In any case it is ridiculous to suggest, as Democrats, did that Aiken was representive of the Right's view on women, abortion and rape.
Some of the virulent despisers, in this forum, of the Tea Party point to Aiken as the poster child of the movement. Nonsense. He wasn't supported by local Tea Party members for these comments and positions and since when does any group bat 100% with their candidates. I doubt Democrats want to hold up folks like Alan Grayson, William J Jefferson, Wilbur Mills, Kerry Gauthier, and Albert Bustamante (to name but a few) as exemplars of their party.
Richard Mourdock's comments are a different story.
(Cue the onslaught of outraged A2K Liberal reactions)
Consider this, if one believes that the lives of unborn children are sacred, why would the life of an unborn child conceived by a terrible crime, but entirely innocent of the malignancy of its father be any less sacred?
It is certainly not
obscene to consider the lives of the unborn to be sacred. You and others may not agree, but it clearly comes down to a matter of opinion and belief, and not fact.

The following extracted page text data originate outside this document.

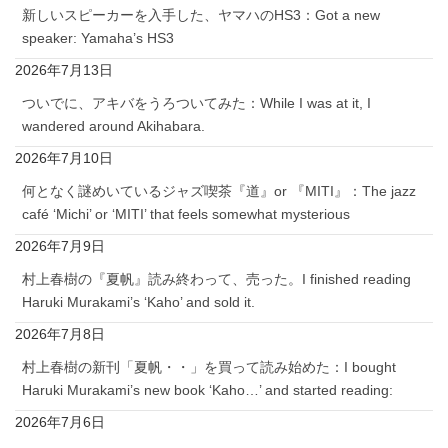
新しいスピーカーを入手した、ヤマハのHS3：Got a new
speaker: Yamaha’s HS3
2026年7月13日
ついでに、アキバをうろついてみた：While I was at it, I
wandered around Akihabara.
2026年7月10日
何となく謎めいているジャズ喫茶『道』or 『MITI』：The jazz
café ‘Michi’ or ‘MITI’ that feels somewhat mysterious
2026年7月9日
村上春樹の『夏帆』読み終わって、売った。I finished reading
Haruki Murakami’s ‘Kaho’ and sold it.
2026年7月8日
村上春樹の新刊「夏帆・・」を買って読み始めた：I bought
Haruki Murakami’s new book ‘Kaho…’ and started reading:
2026年7月6日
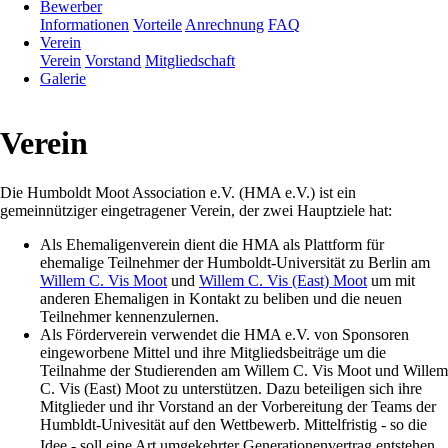
Bewerber
Informationen
Vorteile
Anrechnung
FAQ
Verein
Verein
Vorstand
Mitgliedschaft
Galerie
Verein
Die Humboldt Moot Association e.V. (HMA e.V.) ist ein
gemeinnütziger eingetragener Verein, der zwei Hauptziele hat:
Als Ehemaligenverein dient die HMA als Plattform für
ehemalige Teilnehmer der Humboldt-Universität zu Berlin am
Willem C. Vis Moot
und
Willem C. Vis (East) Moot
um mit
anderen Ehemaligen in Kontakt zu beliben und die neuen
Teilnehmer kennenzulernen.
Als Förderverein verwendet die HMA e.V. von Sponsoren
eingeworbene Mittel und ihre Mitgliedsbeiträge um die
Teilnahme der Studierenden am Willem C. Vis Moot und Willem
C. Vis (East) Moot zu unterstützen. Dazu beteiligen sich ihre
Mitglieder und ihr Vorstand an der Vorbereitung der Teams der
Humbldt-Univesität auf den Wettbewerb. Mittelfristig - so die
Idee - soll eine Art umgekehrter Generationenvertrag entstehen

Starting from the principle that all unborn life is sacred, it actually makes sense that a child concieved by rape should not be aborted simply because of the circumstances of its conception.

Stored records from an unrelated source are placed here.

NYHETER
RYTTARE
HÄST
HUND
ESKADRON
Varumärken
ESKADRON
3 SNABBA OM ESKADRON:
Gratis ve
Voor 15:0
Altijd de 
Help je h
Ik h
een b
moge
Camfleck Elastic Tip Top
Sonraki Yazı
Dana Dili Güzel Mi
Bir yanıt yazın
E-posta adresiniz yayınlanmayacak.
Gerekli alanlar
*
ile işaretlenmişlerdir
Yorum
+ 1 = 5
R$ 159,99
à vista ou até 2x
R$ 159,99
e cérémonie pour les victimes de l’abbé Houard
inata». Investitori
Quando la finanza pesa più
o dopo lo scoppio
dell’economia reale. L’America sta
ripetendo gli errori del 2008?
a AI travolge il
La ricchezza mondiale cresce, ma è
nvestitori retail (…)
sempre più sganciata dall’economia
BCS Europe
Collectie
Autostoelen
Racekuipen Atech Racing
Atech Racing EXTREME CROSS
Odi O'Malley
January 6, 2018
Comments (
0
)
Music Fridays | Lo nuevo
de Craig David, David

Clearly, this is a difficult argument to be made in the face of the revulsion we have for the crime and the sympathy we have for the victim, but it is entirely consistent with the basic premise.
There are good and just reasons to believe that a woman should have the right to abort a child conceived through rape, but for someone who holds that all unborn life is sacred, it is a tough exception to make.
His comments about the child born of rape perhaps being a blessing from God were certainly impolitic, but, again, there were entirely consistent with his beliefs.
If you believe that all things flow from God and that all events, good and bad, have a purpose in his plan, then it follows that you would believe that the child born of rape is part of that plan. It's hard to imagine the most secular of his opponents contending that the child bore the sins of the father.
This is not to say that I agree with Mourdock but that I respect the consistency of his beliefs .
If you don't share those beliefs, you will not want him to represent you in congress and that is all well and good. What is not, in my opinion, is to suggest that he was demonstrating some underlying hatred for women or an utter lack of appreciation for the consequences of the crime of rape.
Unfortunately he spoke from the heart, rather than his political brain, but that's hard to condemn.